SÃO PAULO, SP (UOL/FOLHAPRESS) – Foram afastados seis policiais militares que testemunharam e não agiram para deter o cabo Luiz Gustavo Xavier do Vale, suspeito de matar um casal de mulheres em Cariacica (ES).

A Polícia Militar optou por afastar os agentes das ruas e colocá-los em serviços administrativos, além de recolher seus armamentos. Foi pedido ainda um afastamento total deles, que está sendo avaliado. O dia da decisão e as identidades dos afetados, no entanto, não foram informados pela corporação.

Decisão ocorreu após a obtenção de novas imagens, que mostram um outro ângulo. A Corregedoria da PM conseguiu gravações de câmeras de segurança da rua que exibem um plano mais aberto e completo do que ocorreu no dia dos assassinatos.

Os seis agentes foram penalizados por terem se omitido na ação. “O que a gente ensina nas instruções é que haja intervenção em todo crime e tentativa contra a vida, mesmo por parte de um colega, quem quer que seja. Ali, eles tinham que agir para cessar aquela agressão injusta”, falou o comandante-geral, coronel Ríodo Lopes Rubim, em entrevista à TV Globo hoje.

Um deles é um sargento, hierarquicamente superior ao cabo investigado. Ainda segundo Rubim, o homem teria dado voz de prisão ao final, “mas o crime já havia sido cometido”. “O que se esperava era uma atitude anterior dos nossos policiais para se evitar aquele mal maior.”

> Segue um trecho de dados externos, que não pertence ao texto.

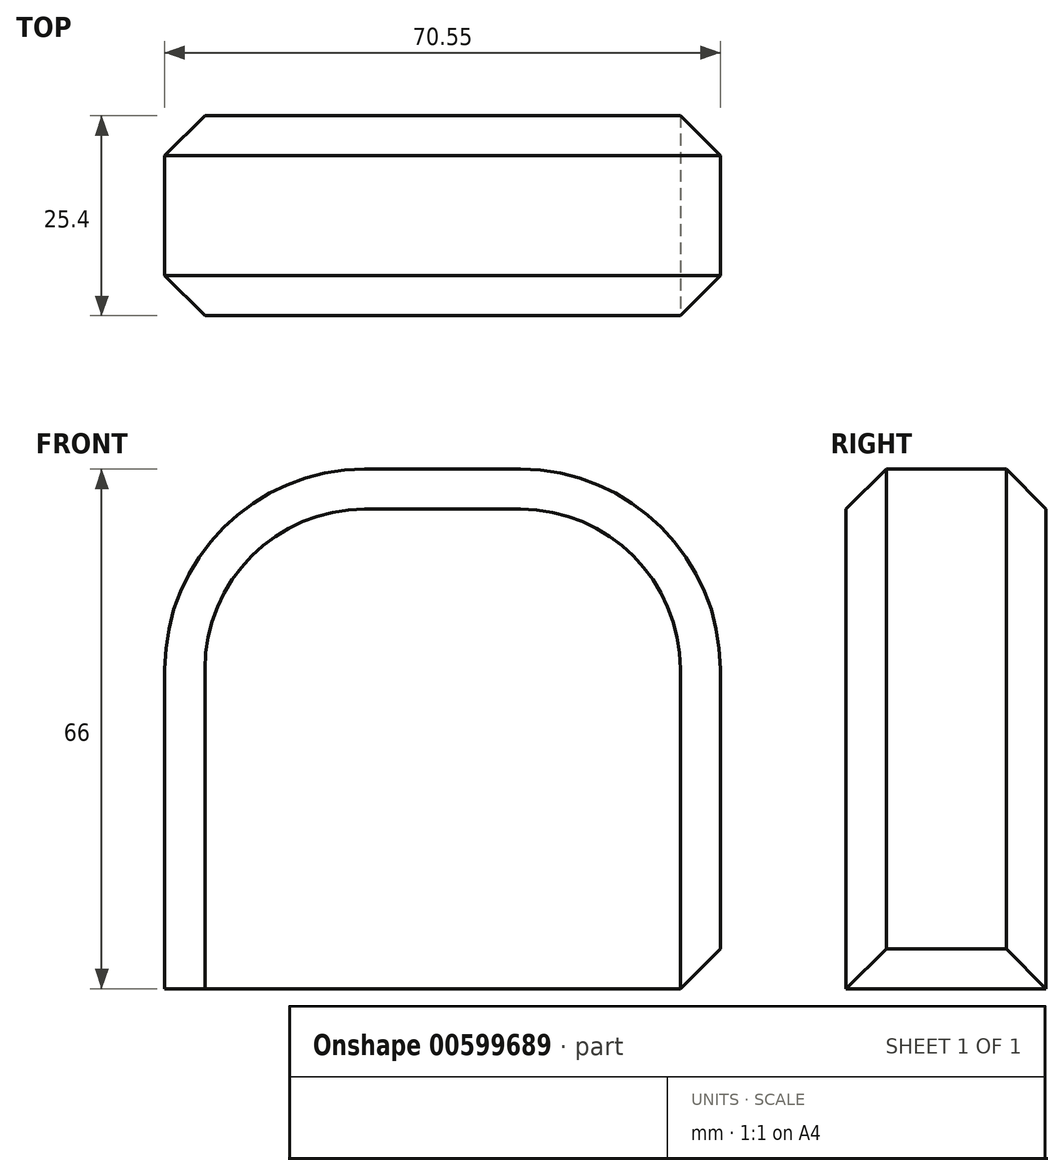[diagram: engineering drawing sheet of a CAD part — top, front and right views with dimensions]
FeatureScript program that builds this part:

Comandante-geral argumenta que não havia ordem superior para que Vale atuasse naquela ocorrência. Ele estava afastado dos trabalhos nas ruas por ter matado uma mulher trans em 2022 e não poderia estar lá naquele momento. “Não houve autorização expressa nem tácita para que ele se deslocasse do seu posto para o local. Não está tudo claro, está sendo investigado.”

Corporação determinou abertura de um processo para demitir o cabo. Processo, no entanto, pode levar ao menos 20 dias para chegar a um resultado.

Vale atirou nas duas após ser chamado pela ex-mulher para resolver uma discussão no dia 8 de abril. PM estava no horário de trabalho e foi até o local com outros policiais em uma viatura. Motivo da suposta briga envolvendo a ex-companheira dele não foi informado.

Daniele Toneto e Francisca Chaguiana Dias Viana estavam sentadas na calçada, quando a viatura policial chegou. Casal era vizinho da ex do PM e estava do outro lado da rua do prédio em que viviam no momento do crime, na rua Cinco de Maio, no bairro Cruzeiro do Sul.

Imagens da câmera de segurança mostram o momento em que o PM atira contra as vítimas, enquanto os outros policiais não fazem nada. Ele acertou uma das mulheres ainda sentada e perseguiu a outra, que corre para outra calçada e é baleada mais a frente.

Uma das mulheres morreu no local e outra foi socorrida pelo Samu, mas morreu no hospital. A polícia não informou qual delas foi socorrida e qual morreu na hora.

O cabo foi preso em flagrante pelos próprios colegas e levado a uma delegacia da Polícia Civil. O UOL buscou o TJES para saber se o policial passou por audiência de custódia. O espaço será atualizado se houver posicionamento.